Chiun snorted. "I do not care what they are called. Poison masquerades under many names."

There was a long silence, and finally Remo rose from the couch and went to stand at the window once more. He breathed deeply of the mixture of polluted lake, jet fuel, and municipal mismanagement.

"I'm sorry, Little Father, that I offend you so. It was just a very bad day."

"There are three things," Chiun said.

"You said two," Remo said.

"There are three," Chiun insisted.

"Let's get them over with so I can get some sleep."

"In my land, the young learn by listening to their elders willingly, not by being disrespectful."

"And that is why Korea occupies such a central position in the history of mankind?" Remo asked.

"Indeed."

"Indeed," Remo agreed. "What are your three things?"

"The first is my book," Chiun said.

"What book?"

"My history of Ung poetry. It is a short history, barely adequate to hint at the true beauty of Ung poetry. Only two thousand pages, but it is a start."

"I bet it is," Remo said.

"I have also added two hundred of the very best of my own Ung," Chiun said. "Would you care to hear one?" Before Remo could answer, Chiun took a deep breath and began to recite in Korean in a sing-songy squeak even higher than his usual tone. Remo's sparse Korean was enough to allow him to translate.

A snowflake

A snowflake falls

The cold air embraces it

It falls to the ground

The ground embraces it

A snowflake

The snowflake

Dirt follows

Dirt falls on the snowflake

The snowflake turns gray

Dirty gray

Then black

The snowflake melts

Oh, snowflake!

Oh, dirt!

Remo knew the poem was ended when Chiun stopped speaking.

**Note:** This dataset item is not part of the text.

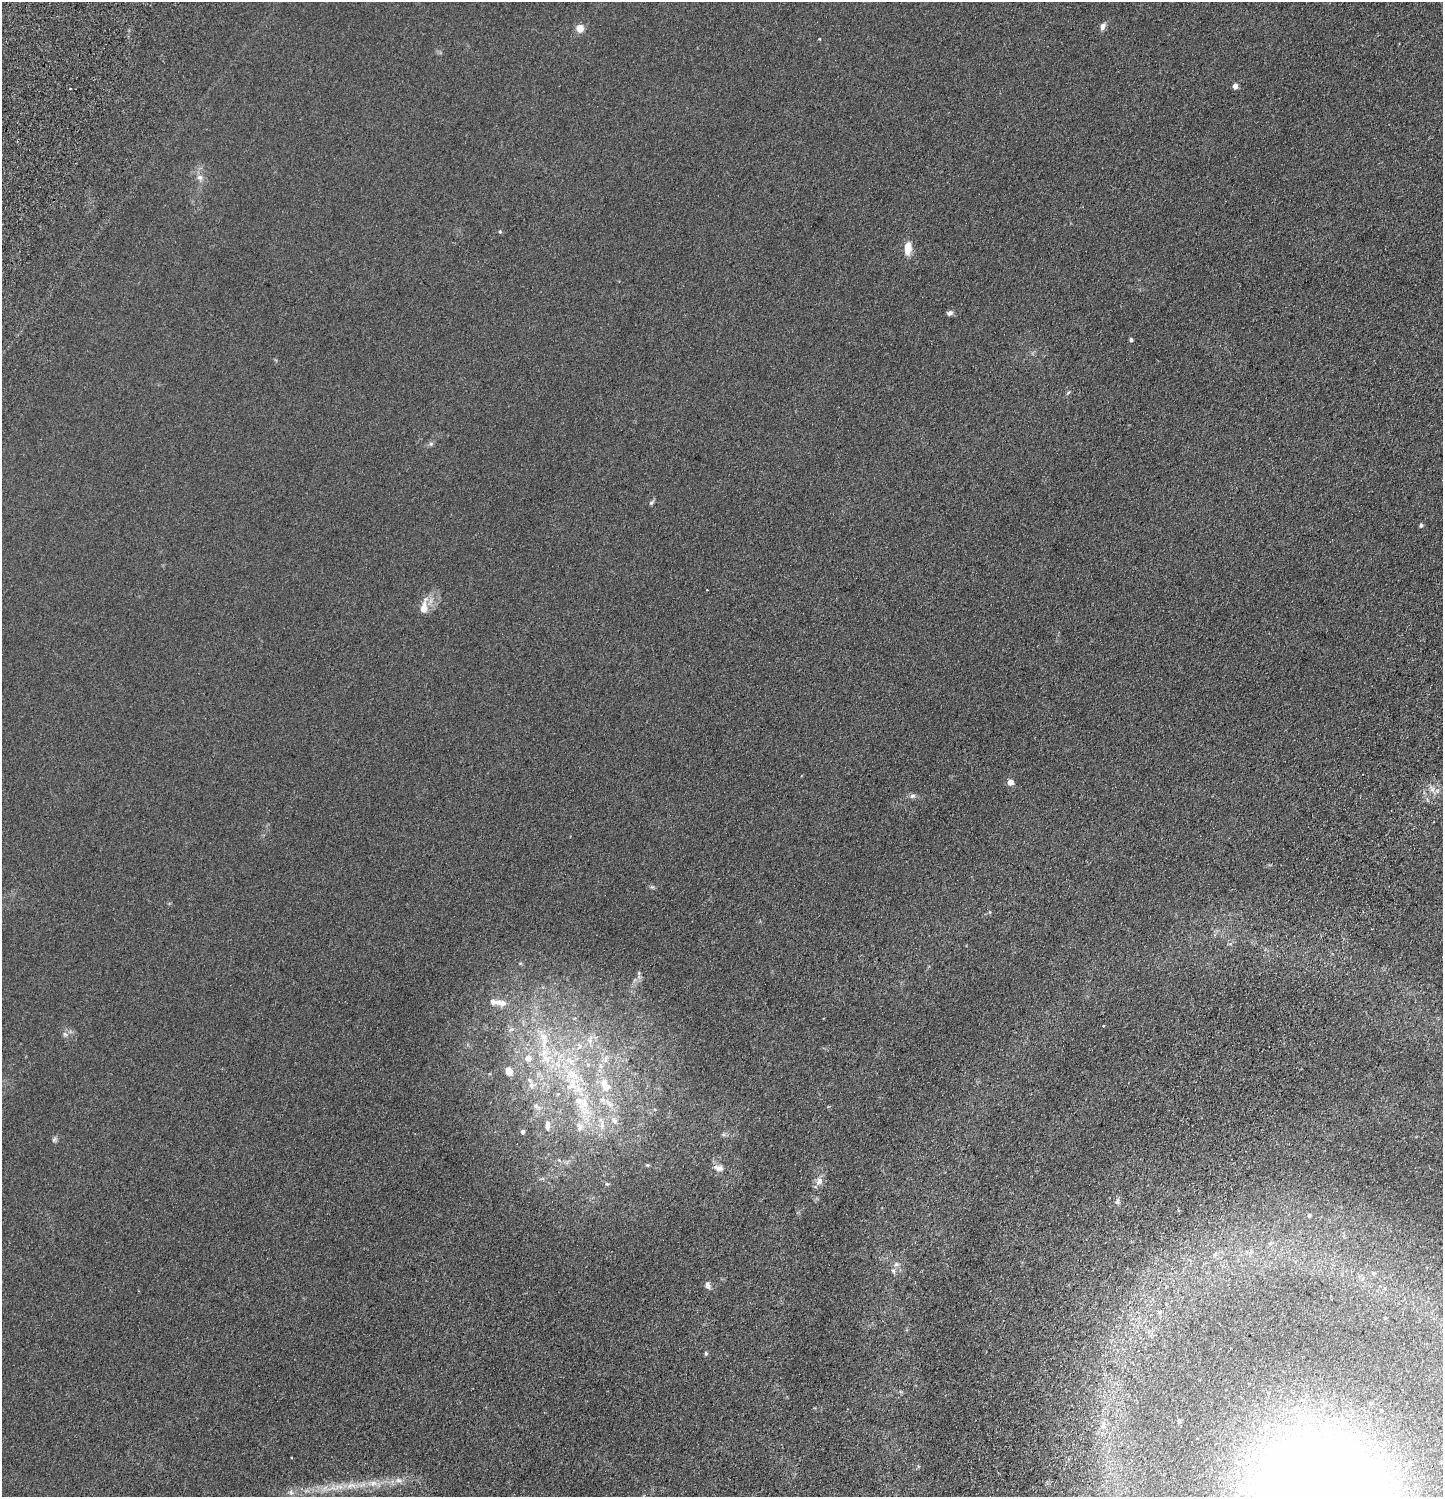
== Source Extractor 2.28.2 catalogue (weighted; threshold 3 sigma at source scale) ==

He turned to the old man, who had lowered his gaze to the floor, as if modestly declining the world's waves of adulation.

Remo clapped his hands and cheered, "Bravo. Marvelous. Now what is the second thing?"

"You liked that poem?" Chiun asked

"Great. Fantastic. The second thing?"

"I will recite another one for you," Chiun said.

"No," said Remo, "please don't."

"Why not, my son?"

"I couldn't stand it."

Chiun looked at him sharply.

Remo added quickly, "Too much beauty in one day. I couldn't take it. I can only deal with the beauty of one Ung at a time. And they have to be spaced very far apart."